- WHAT YOU WILL DO
Down to the final line, write out the data below exactly.

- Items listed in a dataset
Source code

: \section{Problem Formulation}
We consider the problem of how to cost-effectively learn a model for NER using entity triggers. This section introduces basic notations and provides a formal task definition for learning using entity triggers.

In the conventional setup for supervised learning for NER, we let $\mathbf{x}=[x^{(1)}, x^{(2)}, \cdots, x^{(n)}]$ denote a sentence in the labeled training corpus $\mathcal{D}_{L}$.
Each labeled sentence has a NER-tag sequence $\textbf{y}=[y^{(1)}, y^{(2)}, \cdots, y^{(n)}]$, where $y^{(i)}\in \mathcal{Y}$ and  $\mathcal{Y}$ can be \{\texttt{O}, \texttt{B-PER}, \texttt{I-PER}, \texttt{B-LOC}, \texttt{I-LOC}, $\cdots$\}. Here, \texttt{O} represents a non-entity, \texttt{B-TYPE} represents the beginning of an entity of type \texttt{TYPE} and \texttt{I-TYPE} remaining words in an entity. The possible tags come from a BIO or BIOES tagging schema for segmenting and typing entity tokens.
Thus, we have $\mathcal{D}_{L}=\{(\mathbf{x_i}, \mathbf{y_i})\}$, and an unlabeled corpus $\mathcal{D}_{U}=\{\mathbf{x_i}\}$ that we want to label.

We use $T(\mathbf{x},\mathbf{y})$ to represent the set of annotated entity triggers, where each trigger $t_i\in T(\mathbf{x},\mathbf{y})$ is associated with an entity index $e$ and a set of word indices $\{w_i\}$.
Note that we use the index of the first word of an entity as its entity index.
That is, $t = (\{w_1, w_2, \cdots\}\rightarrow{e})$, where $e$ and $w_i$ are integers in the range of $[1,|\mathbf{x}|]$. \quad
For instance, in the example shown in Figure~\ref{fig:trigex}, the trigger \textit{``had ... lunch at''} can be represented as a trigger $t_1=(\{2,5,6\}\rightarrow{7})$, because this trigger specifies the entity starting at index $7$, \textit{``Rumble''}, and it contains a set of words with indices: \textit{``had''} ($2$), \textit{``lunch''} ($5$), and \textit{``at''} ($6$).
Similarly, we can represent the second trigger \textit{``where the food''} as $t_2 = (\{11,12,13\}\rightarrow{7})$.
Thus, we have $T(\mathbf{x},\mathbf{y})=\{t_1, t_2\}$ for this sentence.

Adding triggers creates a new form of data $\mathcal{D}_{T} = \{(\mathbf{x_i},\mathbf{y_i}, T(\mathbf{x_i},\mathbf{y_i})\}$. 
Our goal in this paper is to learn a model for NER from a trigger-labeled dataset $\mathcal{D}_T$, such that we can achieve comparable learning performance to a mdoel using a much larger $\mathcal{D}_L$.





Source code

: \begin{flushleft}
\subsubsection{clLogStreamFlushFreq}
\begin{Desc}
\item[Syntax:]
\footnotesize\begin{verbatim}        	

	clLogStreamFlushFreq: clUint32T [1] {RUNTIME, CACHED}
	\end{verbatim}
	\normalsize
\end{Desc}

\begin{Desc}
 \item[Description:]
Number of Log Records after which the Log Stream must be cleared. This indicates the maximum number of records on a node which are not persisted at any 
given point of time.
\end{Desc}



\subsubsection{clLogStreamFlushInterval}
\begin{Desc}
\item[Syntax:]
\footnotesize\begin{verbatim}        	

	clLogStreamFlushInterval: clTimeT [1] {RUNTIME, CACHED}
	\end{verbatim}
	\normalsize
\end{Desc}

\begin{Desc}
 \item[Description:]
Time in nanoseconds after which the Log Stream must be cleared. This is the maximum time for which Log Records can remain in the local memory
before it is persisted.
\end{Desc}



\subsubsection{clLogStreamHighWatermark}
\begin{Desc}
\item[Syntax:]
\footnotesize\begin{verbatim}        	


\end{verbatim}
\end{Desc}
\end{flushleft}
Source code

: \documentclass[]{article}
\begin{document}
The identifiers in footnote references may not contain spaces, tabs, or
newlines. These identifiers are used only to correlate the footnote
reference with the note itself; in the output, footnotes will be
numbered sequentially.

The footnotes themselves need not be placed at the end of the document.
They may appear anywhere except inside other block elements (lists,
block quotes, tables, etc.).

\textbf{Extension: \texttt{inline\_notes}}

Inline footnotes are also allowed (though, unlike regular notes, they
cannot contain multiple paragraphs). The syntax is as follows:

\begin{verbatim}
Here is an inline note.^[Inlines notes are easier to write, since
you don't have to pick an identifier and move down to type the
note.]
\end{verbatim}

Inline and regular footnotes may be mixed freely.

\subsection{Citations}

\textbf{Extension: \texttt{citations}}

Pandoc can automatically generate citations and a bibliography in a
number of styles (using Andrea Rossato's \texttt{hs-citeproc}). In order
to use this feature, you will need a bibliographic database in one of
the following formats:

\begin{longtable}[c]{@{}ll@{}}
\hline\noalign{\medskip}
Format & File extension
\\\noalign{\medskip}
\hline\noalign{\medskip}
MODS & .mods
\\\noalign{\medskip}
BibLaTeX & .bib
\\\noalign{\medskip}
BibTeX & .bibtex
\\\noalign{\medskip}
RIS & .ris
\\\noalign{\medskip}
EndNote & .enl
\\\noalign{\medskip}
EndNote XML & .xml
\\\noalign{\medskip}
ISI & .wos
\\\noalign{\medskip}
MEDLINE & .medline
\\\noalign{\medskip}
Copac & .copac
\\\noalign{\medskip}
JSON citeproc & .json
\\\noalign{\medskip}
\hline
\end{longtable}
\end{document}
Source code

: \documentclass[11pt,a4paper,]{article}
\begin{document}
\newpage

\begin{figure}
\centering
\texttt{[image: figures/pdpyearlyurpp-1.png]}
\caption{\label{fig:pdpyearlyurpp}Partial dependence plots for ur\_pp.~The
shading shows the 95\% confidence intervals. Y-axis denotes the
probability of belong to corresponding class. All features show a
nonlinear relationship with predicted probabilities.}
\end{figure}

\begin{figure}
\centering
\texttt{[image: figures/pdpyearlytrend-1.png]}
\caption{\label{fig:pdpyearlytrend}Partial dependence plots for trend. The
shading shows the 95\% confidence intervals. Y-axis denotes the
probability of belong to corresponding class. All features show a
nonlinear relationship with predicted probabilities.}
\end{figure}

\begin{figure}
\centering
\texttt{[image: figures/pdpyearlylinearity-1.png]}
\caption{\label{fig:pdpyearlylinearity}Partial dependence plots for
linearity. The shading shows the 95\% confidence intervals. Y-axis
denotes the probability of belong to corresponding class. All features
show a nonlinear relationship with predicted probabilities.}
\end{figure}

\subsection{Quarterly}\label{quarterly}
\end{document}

- ANSWER FOR THIS EXERCISE
Source code

: \section{Problem Formulation}
We consider the problem of how to cost-effectively learn a model for NER using entity triggers. This section introduces basic notations and provides a formal task definition for learning using entity triggers.

In the conventional setup for supervised learning for NER, we let $\mathbf{x}=[x^{(1)}, x^{(2)}, \cdots, x^{(n)}]$ denote a sentence in the labeled training corpus $\mathcal{D}_{L}$.
Each labeled sentence has a NER-tag sequence $\textbf{y}=[y^{(1)}, y^{(2)}, \cdots, y^{(n)}]$, where $y^{(i)}\in \mathcal{Y}$ and  $\mathcal{Y}$ can be \{\texttt{O}, \texttt{B-PER}, \texttt{I-PER}, \texttt{B-LOC}, \texttt{I-LOC}, $\cdots$\}. Here, \texttt{O} represents a non-entity, \texttt{B-TYPE} represents the beginning of an entity of type \texttt{TYPE} and \texttt{I-TYPE} remaining words in an entity. The possible tags come from a BIO or BIOES tagging schema for segmenting and typing entity tokens.
Thus, we have $\mathcal{D}_{L}=\{(\mathbf{x_i}, \mathbf{y_i})\}$, and an unlabeled corpus $\mathcal{D}_{U}=\{\mathbf{x_i}\}$ that we want to label.

We use $T(\mathbf{x},\mathbf{y})$ to represent the set of annotated entity triggers, where each trigger $t_i\in T(\mathbf{x},\mathbf{y})$ is associated with an entity index $e$ and a set of word indices $\{w_i\}$.
Note that we use the index of the first word of an entity as its entity index.
That is, $t = (\{w_1, w_2, \cdots\}\rightarrow{e})$, where $e$ and $w_i$ are integers in the range of $[1,|\mathbf{x}|]$. \quad
For instance, in the example shown in Figure~\ref{fig:trigex}, the trigger \textit{``had ... lunch at''} can be represented as a trigger $t_1=(\{2,5,6\}\rightarrow{7})$, because this trigger specifies the entity starting at index $7$, \textit{``Rumble''}, and it contains a set of words with indices: \textit{``had''} ($2$), \textit{``lunch''} ($5$), and \textit{``at''} ($6$).
Similarly, we can represent the second trigger \textit{``where the food''} as $t_2 = (\{11,12,13\}\rightarrow{7})$.
Thus, we have $T(\mathbf{x},\mathbf{y})=\{t_1, t_2\}$ for this sentence.

Adding triggers creates a new form of data $\mathcal{D}_{T} = \{(\mathbf{x_i},\mathbf{y_i}, T(\mathbf{x_i},\mathbf{y_i})\}$. 
Our goal in this paper is to learn a model for NER from a trigger-labeled dataset $\mathcal{D}_T$, such that we can achieve comparable learning performance to a mdoel using a much larger $\mathcal{D}_L$.





Source code

: \begin{flushleft}
\subsubsection{clLogStreamFlushFreq}
\begin{Desc}
\item[Syntax:]
\footnotesize\begin{verbatim}        	

	clLogStreamFlushFreq: clUint32T [1] {RUNTIME, CACHED}
	\end{verbatim}
	\normalsize
\end{Desc}

\begin{Desc}
 \item[Description:]
Number of Log Records after which the Log Stream must be cleared. This indicates the maximum number of records on a node which are not persisted at any 
given point of time.
\end{Desc}



\subsubsection{clLogStreamFlushInterval}
\begin{Desc}
\item[Syntax:]
\footnotesize\begin{verbatim}        	

	clLogStreamFlushInterval: clTimeT [1] {RUNTIME, CACHED}
	\end{verbatim}
	\normalsize
\end{Desc}

\begin{Desc}
 \item[Description:]
Time in nanoseconds after which the Log Stream must be cleared. This is the maximum time for which Log Records can remain in the local memory
before it is persisted.
\end{Desc}



\subsubsection{clLogStreamHighWatermark}
\begin{Desc}
\item[Syntax:]
\footnotesize\begin{verbatim}        	


\end{verbatim}
\end{Desc}
\end{flushleft}
Source code

: \documentclass[]{article}
\begin{document}
The identifiers in footnote references may not contain spaces, tabs, or
newlines. These identifiers are used only to correlate the footnote
reference with the note itself; in the output, footnotes will be
numbered sequentially.

The footnotes themselves need not be placed at the end of the document.
They may appear anywhere except inside other block elements (lists,
block quotes, tables, etc.).

\textbf{Extension: \texttt{inline\_notes}}

Inline footnotes are also allowed (though, unlike regular notes, they
cannot contain multiple paragraphs). The syntax is as follows:

\begin{verbatim}
Here is an inline note.^[Inlines notes are easier to write, since
you don't have to pick an identifier and move down to type the
note.]
\end{verbatim}

Inline and regular footnotes may be mixed freely.

\subsection{Citations}

\textbf{Extension: \texttt{citations}}

Pandoc can automatically generate citations and a bibliography in a
number of styles (using Andrea Rossato's \texttt{hs-citeproc}). In order
to use this feature, you will need a bibliographic database in one of
the following formats:

\begin{longtable}[c]{@{}ll@{}}
\hline\noalign{\medskip}
Format & File extension
\\\noalign{\medskip}
\hline\noalign{\medskip}
MODS & .mods
\\\noalign{\medskip}
BibLaTeX & .bib
\\\noalign{\medskip}
BibTeX & .bibtex
\\\noalign{\medskip}
RIS & .ris
\\\noalign{\medskip}
EndNote & .enl
\\\noalign{\medskip}
EndNote XML & .xml
\\\noalign{\medskip}
ISI & .wos
\\\noalign{\medskip}
MEDLINE & .medline
\\\noalign{\medskip}
Copac & .copac
\\\noalign{\medskip}
JSON citeproc & .json
\\\noalign{\medskip}
\hline
\end{longtable}
\end{document}
Source code

: \documentclass[11pt,a4paper,]{article}
\begin{document}
\newpage

\begin{figure}
\centering
\texttt{[image: figures/pdpyearlyurpp-1.png]}
\caption{\label{fig:pdpyearlyurpp}Partial dependence plots for ur\_pp.~The
shading shows the 95\% confidence intervals. Y-axis denotes the
probability of belong to corresponding class. All features show a
nonlinear relationship with predicted probabilities.}
\end{figure}

\begin{figure}
\centering
\texttt{[image: figures/pdpyearlytrend-1.png]}
\caption{\label{fig:pdpyearlytrend}Partial dependence plots for trend. The
shading shows the 95\% confidence intervals. Y-axis denotes the
probability of belong to corresponding class. All features show a
nonlinear relationship with predicted probabilities.}
\end{figure}

\begin{figure}
\centering
\texttt{[image: figures/pdpyearlylinearity-1.png]}
\caption{\label{fig:pdpyearlylinearity}Partial dependence plots for
linearity. The shading shows the 95\% confidence intervals. Y-axis
denotes the probability of belong to corresponding class. All features
show a nonlinear relationship with predicted probabilities.}
\end{figure}

\subsection{Quarterly}\label{quarterly}
\end{document}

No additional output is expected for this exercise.